Нескоро поднял Юдым голову, и тут он увидел перед собой чернила, перо и клочок грубой бумаги. «Иоася, Иоася, – стал он писать кривыми буквами. – Что я стану делать без тебя! Жизнь моя осталась с тобой, все мое сердце, вся душа. Мне все кажется, что кто-то из нас двоих умер, а второй блуждает по земле, среди бесконечного кладбища… В душе моей стонет ужасающий колокол и, как заика, выговаривает слоги какого-то слова, расслышать которое я не могу…»
Он положил перо, чувствуя, что пишет не то, что правды беспощадной, надрывающей сердце правды невозможно выразить словами. Он сидел, сгорбившись над бумагой, как вдруг почувствовал, что кто-то стоит над ним. Это был Кожецкий. Юдым поднялся со стула и тут заметил, что тот знает его тайну.

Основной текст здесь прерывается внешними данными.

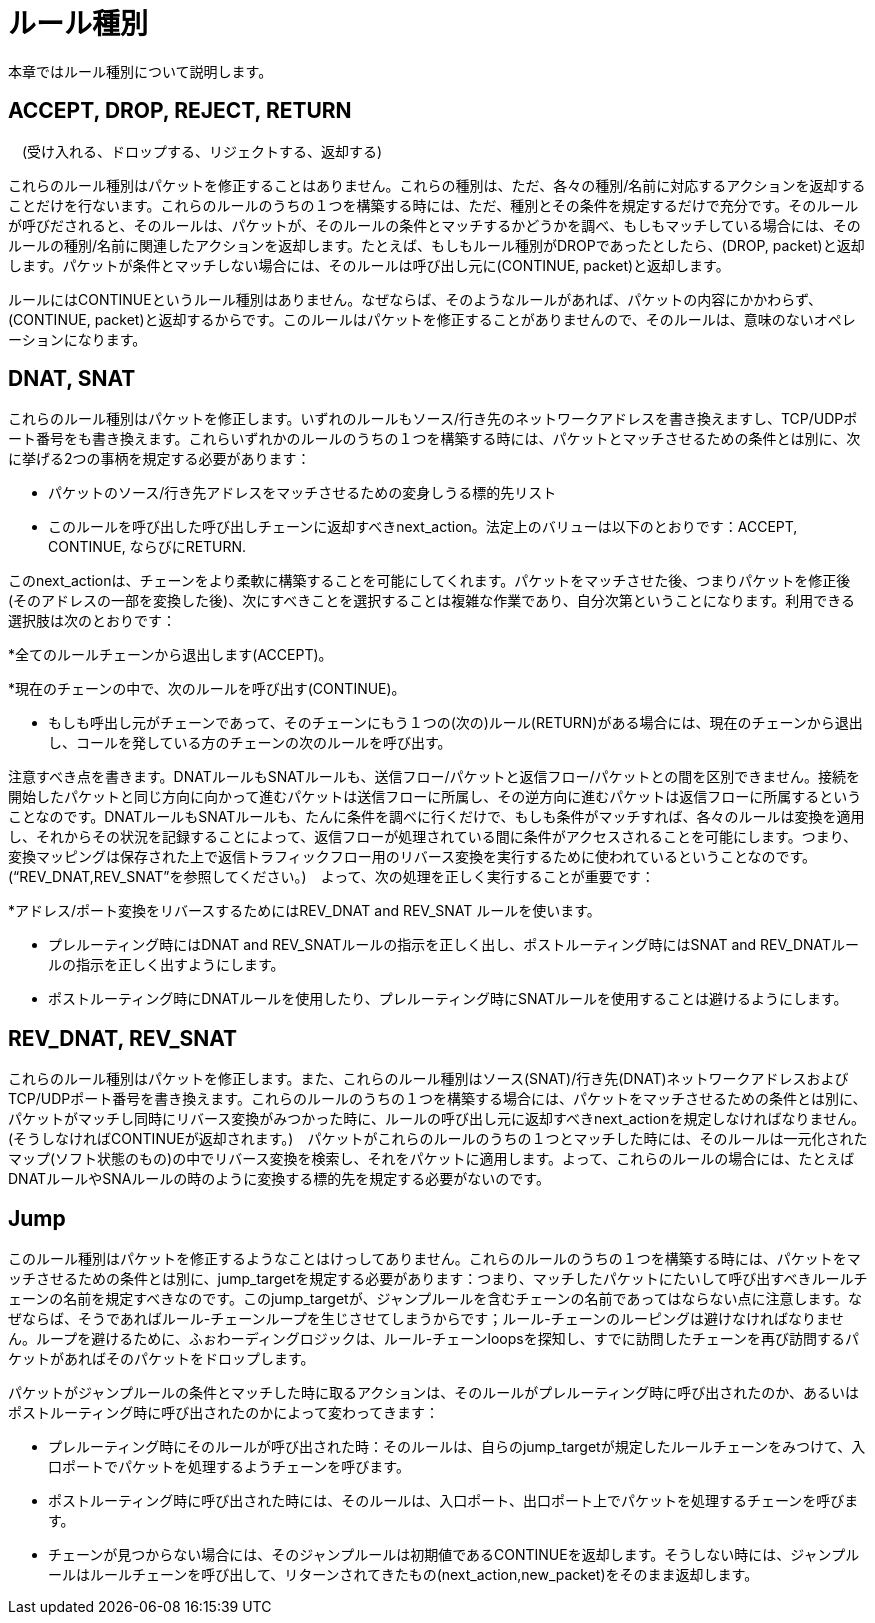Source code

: [[rule_types]]
= ルール種別

本章ではルール種別について説明します。

++++
<?dbhtml stop-chunking?>
++++

== ACCEPT, DROP, REJECT, RETURN
　(受け入れる、ドロップする、リジェクトする、返却する)

これらのルール種別はパケットを修正することはありません。これらの種別は、ただ、各々の種別/名前に対応するアクションを返却することだけを行ないます。これらのルールのうちの１つを構築する時には、ただ、種別とその条件を規定するだけで充分です。そのルールが呼びだされると、そのルールは、パケットが、そのルールの条件とマッチするかどうかを調べ、もしもマッチしている場合には、そのルールの種別/名前に関連したアクションを返却します。たとえば、もしもルール種別がDROPであったとしたら、(DROP, packet)と返却します。パケットが条件とマッチしない場合には、そのルールは呼び出し元に(CONTINUE, packet)と返却します。

ルールにはCONTINUEというルール種別はありません。なぜならば、そのようなルールがあれば、パケットの内容にかかわらず、(CONTINUE, packet)と返却するからです。このルールはパケットを修正することがありませんので、そのルールは、意味のないオペレーションになります。

== DNAT, SNAT

これらのルール種別はパケットを修正します。いずれのルールもソース/行き先のネットワークアドレスを書き換えますし、TCP/UDPポート番号をも書き換えます。これらいずれかのルールのうちの１つを構築する時には、パケットとマッチさせるための条件とは別に、次に挙げる2つの事柄を規定する必要があります：

* パケットのソース/行き先アドレスをマッチさせるための変身しうる標的先リスト

* このルールを呼び出した呼び出しチェーンに返却すべきnext_action。法定上のバリューは以下のとおりです：ACCEPT, CONTINUE, ならびにRETURN.

このnext_actionは、チェーンをより柔軟に構築することを可能にしてくれます。パケットをマッチさせた後、つまりパケットを修正後(そのアドレスの一部を変換した後)、次にすべきことを選択することは複雑な作業であり、自分次第ということになります。利用できる選択肢は次のとおりです：

*全てのルールチェーンから退出します(ACCEPT)。

*現在のチェーンの中で、次のルールを呼び出す(CONTINUE)。

* もしも呼出し元がチェーンであって、そのチェーンにもう１つの(次の)ルール(RETURN)がある場合には、現在のチェーンから退出し、コールを発している方のチェーンの次のルールを呼び出す。

注意すべき点を書きます。DNATルールもSNATルールも、送信フロー/パケットと返信フロー/パケットとの間を区別できません。接続を開始したパケットと同じ方向に向かって進むパケットは送信フローに所属し、その逆方向に進むパケットは返信フローに所属するということなのです。DNATルールもSNATルールも、たんに条件を調べに行くだけで、もしも条件がマッチすれば、各々のルールは変換を適用し、それからその状況を記録することによって、返信フローが処理されている間に条件がアクセスされることを可能にします。つまり、変換マッピングは保存された上で返信トラフィックフロー用のリバース変換を実行するために使われているということなのです。(“REV_DNAT,REV_SNAT”を参照してください。)　よって、次の処理を正しく実行することが重要です：

*アドレス/ポート変換をリバースするためにはREV_DNAT and REV_SNAT ルールを使います。

* プレルーティング時にはDNAT and REV_SNATルールの指示を正しく出し、ポストルーティング時にはSNAT and REV_DNATルールの指示を正しく出すようにします。

* ポストルーティング時にDNATルールを使用したり、プレルーティング時にSNATルールを使用することは避けるようにします。

== REV_DNAT, REV_SNAT

これらのルール種別はパケットを修正します。また、これらのルール種別はソース(SNAT)/行き先(DNAT)ネットワークアドレスおよびTCP/UDPポート番号を書き換えます。これらのルールのうちの１つを構築する場合には、パケットをマッチさせるための条件とは別に、パケットがマッチし同時にリバース変換がみつかった時に、ルールの呼び出し元に返却すべきnext_actionを規定しなければなりません。(そうしなければCONTINUEが返却されます。)　パケットがこれらのルールのうちの１つとマッチした時には、そのルールは一元化されたマップ(ソフト状態のもの)の中でリバース変換を検索し、それをパケットに適用します。よって、これらのルールの場合には、たとえばDNATルールやSNAルールの時のように変換する標的先を規定する必要がないのです。

== Jump

このルール種別はパケットを修正するようなことはけっしてありません。これらのルールのうちの１つを構築する時には、パケットをマッチさせるための条件とは別に、jump_targetを規定する必要があります：つまり、マッチしたパケットにたいして呼び出すべきルールチェーンの名前を規定すべきなのです。このjump_targetが、ジャンプルールを含むチェーンの名前であってはならない点に注意します。なぜならば、そうであればルール-チェーンループを生じさせてしまうからです；ルール-チェーンのルーピングは避けなければなりません。ループを避けるために、ふぉわーディングロジックは、ルール-チェーンloopsを探知し、すでに訪問したチェーンを再び訪問するパケットがあればそのパケットをドロップします。

パケットがジャンプルールの条件とマッチした時に取るアクションは、そのルールがプレルーティング時に呼び出されたのか、あるいはポストルーティング時に呼び出されたのかによって変わってきます：

* プレルーティング時にそのルールが呼び出された時：そのルールは、自らのjump_targetが規定したルールチェーンをみつけて、入口ポートでパケットを処理するようチェーンを呼びます。

* ポストルーティング時に呼び出された時には、そのルールは、入口ポート、出口ポート上でパケットを処理するチェーンを呼びます。

* チェーンが見つからない場合には、そのジャンプルールは初期値であるCONTINUEを返却します。そうしない時には、ジャンプルールはルールチェーンを呼び出して、リターンされてきたもの(next_action,new_packet)をそのまま返却します。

– Простите, – сказал Кожецкий, – я невольно бросил взгляд на бумагу, не подозревая, что вы пишете письмо. Я видел лишь первые слова.
– Это не письмо! – пробормотал Юдым.
Он разорвал бумагу на клочки и спрятал их в карман.
– Простите меня! – продолжал Кожецкий мягким, нежным голосом, какого Юдым никогда еще не слышал у него.
– Мы остаемся здесь?
– Что вы! Едем дальше.
– А куда?
– Ко мне. Ведь я здесь не живу. Это вы здесь, быть может, со временем обоснуетесь. По пути бросим взгляд на лечебницу.
– А к вам далеко?
– Три версты. Что, устали?
– Да, довольно сильно. Хотел бы соснуть.
– Сейчас будем дома. Я только скажу еще по телефону, чтобы нам приготовили чай.
– Ну вот еще! Зачем это. Я по крайней мере ничего есть не стану. В рот ничего не возьму.
Сказав это, Юдым, неизвестно почему, покраснел. Кожецкий. заметил это и тихо произнес:
– А если я велю вам съесть бифштекс именем панны Иоаси?
Он крепко взял его за плечи и поцеловал в губы. Юдым ответил на его объятие, но чувствовал себя униженным и смущенно молчал. У него было то же гнетущее чувство, что и тогда, с Венглиховским, – когда он понял, что становится рабом, зависимым от чьей-то сильной воли. С глубочайшим отвращением он подумал, что и секрет о Иоасе, вещь священная и тайная, очевиден для Кожецкого, который, казалось, знал все. На какую-то секунду блаженная и мучительная тайна потеряла для него часть своего обаяния.
В коляске Кожецкий снова впал в молчание, в свое мертвое, неподвижное одеревенение. Он оживился лишь на мгновение, показывая спутнику дом, похожий на коробку, с окнами через равные промежутки и с плоской железной крышей. Это была лечебница. Перед ней стояла серая толпа людей: один с глазом, завязанным тряпкой, другой с рукой в толстой перевязке, у третьего на лице было написано, что у него «нутро болит». Юдым видел их всех словно сквозь пелену проливного дождя. Мысль о том, что ему, быть может, придется лечить этих людей, заниматься их болезнями, была ему отвратительна, как сами болезни. Он задумался над тем, что слышал когда-то от кого-то слово «чернь». От кого же это?… От кого? Он ломал голову, мучился, – казалось, вот-вот вспомнит, – воскрешал все обстоятельства, сопутствовавшие этому… После долгих мучительных усилий он перенесся в Версаль, в покои Марии Антуанетты и услышал это слово из уст Иоаси. Как хорошо, как полно исчерпывало это слово сущность вещей!